Kendi içinde tekrarlayıp duran karmaşık rüyalarımdan sıyrılmaya çalışıyordum. Çoğunun sonu bulanıktı. Ve pek çoğununki karanlık. Fakat uyanmamı sağlayan şey ayılmaya başladığım sırada sezebildiğim şeylerdi.

Mesela tenimin altında kayan örtü.

Bulutlara uzanmışım hissi veren yastık.

Kaynağı belirsiz, etrafımı çepeçevre sarmış olan sert, erkesi koku; ki koku bir yerden tanıdık, bir yerden yabancı.

İşin bu kısmından sonrası ise kesinlikle hiç hoş ilerlemiyordu.

Uyuşmuş boyun.

Dün ağzıma koyduğum her şeyin birbirine girmiş iğrenç tadı.

Korkunç bir baş ağrısı ve sızım sızım sızlayan bir yanak.

Bir sabaha daha yaptığım bu harika (!) başlangıç için katıldığım 'kendime sövme seansı'nı bitirdiğimde saç diplerime kadar ulaşmış ağrıdan dolayı bir süre açmadığım gözlerimi araladım.

Beklentim komodinime koyduğum telefonum ve cebimden çıkardığım gibi kenara fırlattığım cüzdanla kulaklığımı görmekti.
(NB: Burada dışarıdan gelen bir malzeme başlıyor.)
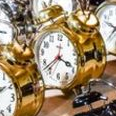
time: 3:37
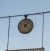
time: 4:07
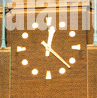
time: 12:22
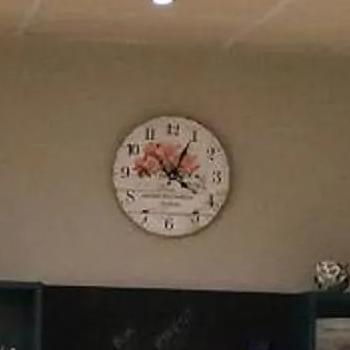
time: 4:04
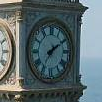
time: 7:09
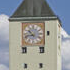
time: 10:42
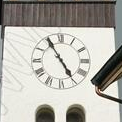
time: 4:54
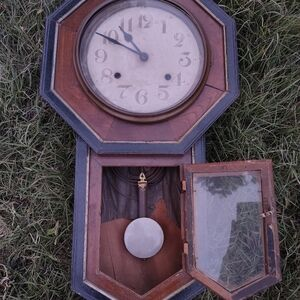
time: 10:50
Oysa beni yutuyormuş hissi veren gri yatak takımını dalgalı kahve saçlarım ardından seçtiğimde, evimden çok başka bir yerde olduğumu alık halime rağmen fark edebilmiştim.

Aklıma doluşan binbir çeşit kötü düşünceyi kışkışladım, zira bedenimdeki tüm ağrılara rağmen kütük gibi uyumuştum ve belki de her şeyin paniklememe gerek kalmayacağım kadar basit bir açıklaması vardı. Başımı döndürmeyecek bir yavaşlıkla yattığım yerde dikeldim.
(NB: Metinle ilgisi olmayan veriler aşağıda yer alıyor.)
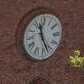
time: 11:26
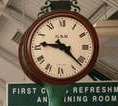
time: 9:22
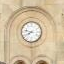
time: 7:47
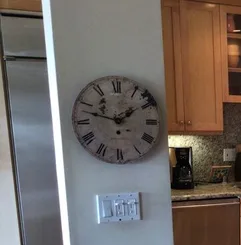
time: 1:47
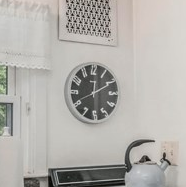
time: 12:10
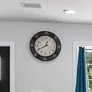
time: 12:40
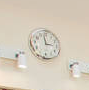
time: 2:58
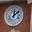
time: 12:07
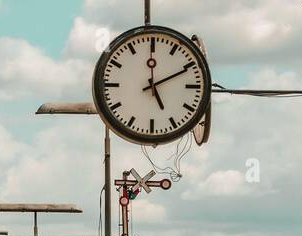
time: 5:10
Önce gözlerim kamaştığı için tekrar yummam gerekmişti tabi, aniden artan baş ağrısıyla böyle baş edebilirdim anca. Art arda yutkunarak kendime gelmeye çalıştım. Aptal kafam, ben içici değildim ki istediğim gibi içkinin dibine vurayım.
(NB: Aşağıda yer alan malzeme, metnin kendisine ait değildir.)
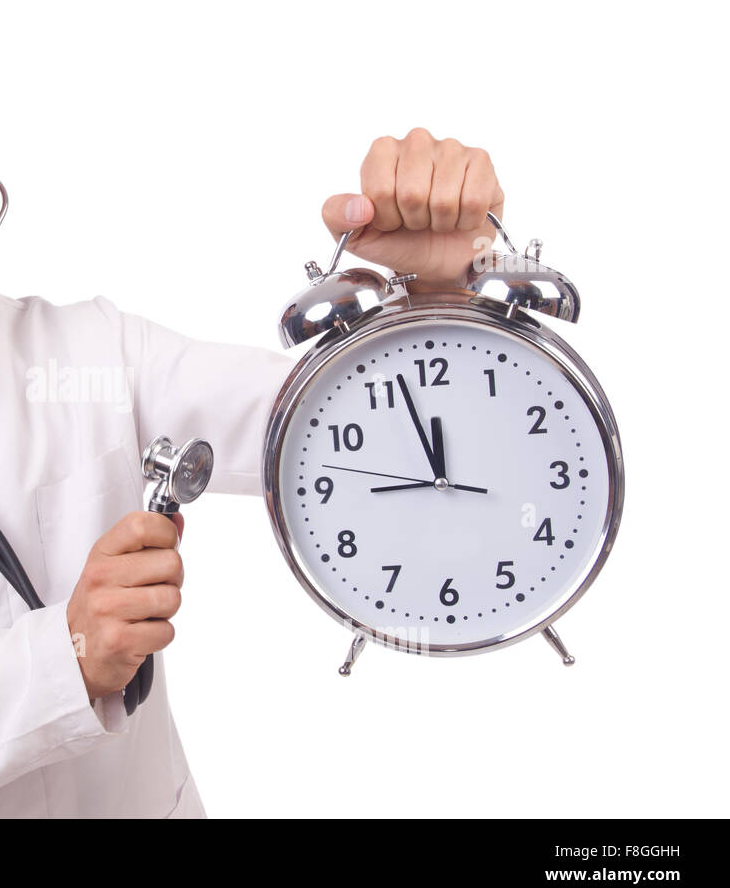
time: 8:57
Dudaklarımdan sızan soluk şikayetlerle elimi kaldırıp enseme götürdüm, sıkıp bırakarak gerilmiş kaslarımı rahatlattım. Nihayet biraz normale dönebildiğimde sorularımı sormaya hevesliydim.

1. Soru: Şuan neredeydim?

İçinde olduğum yer oldukça geniş bir odaydı.

Odaksız kahvelerimi sol tarafına yastık dizilmiş gri nevresimli yatakta, oradan da dört kapılı büyük dolap ve boy aynasında gezdirdim. Yatağın yanındaki komodinde dev yapraklı bir bitki, bir bardak su ve bir ağrı kesici hap vardı. Yatağın öbür tarafındaki komodinde de yine sarmaşığı andıran bir saksı vardı. Başımı güneşin içeri sızdığı açık camlara çevirdim. Yerden tavana kadar ulaşan pencereleri işlemeli kadife perdeler süslüyordu. Odanın köşesinde kısa bir masa ve iki sandalye vardı, sandalyelerden sonradaki durak noktam ise tabiri caizse yüreğimi ağzıma getirmişti. Yatağın ucunda gelişigüzel konulmuş  büyük boy bir bornoz duruyordu.

2.Soru: Ben neredeydim?!

Bakışlarımı beyaz bornozdan zar zor çekerek kendi kıyafetlerime çevirdim. Her şey dün bıraktığım gibiydi, bedenimde de aklımda gezen bazı kötü düşünceleri doğrulayacak herhangi bir ağrı yoktu. Elimi aceleci hareketlerle ceplerimde dolaştırıp telefonumu arandım.

Sıçayım, ceplerim bomboştu.

İşinin başına geçen mantığım felaket çanlarına doğru koşturup deli gibi çalmaya başlarken tek yapabildiğim biriyle yatmamış olmayı dilemekti.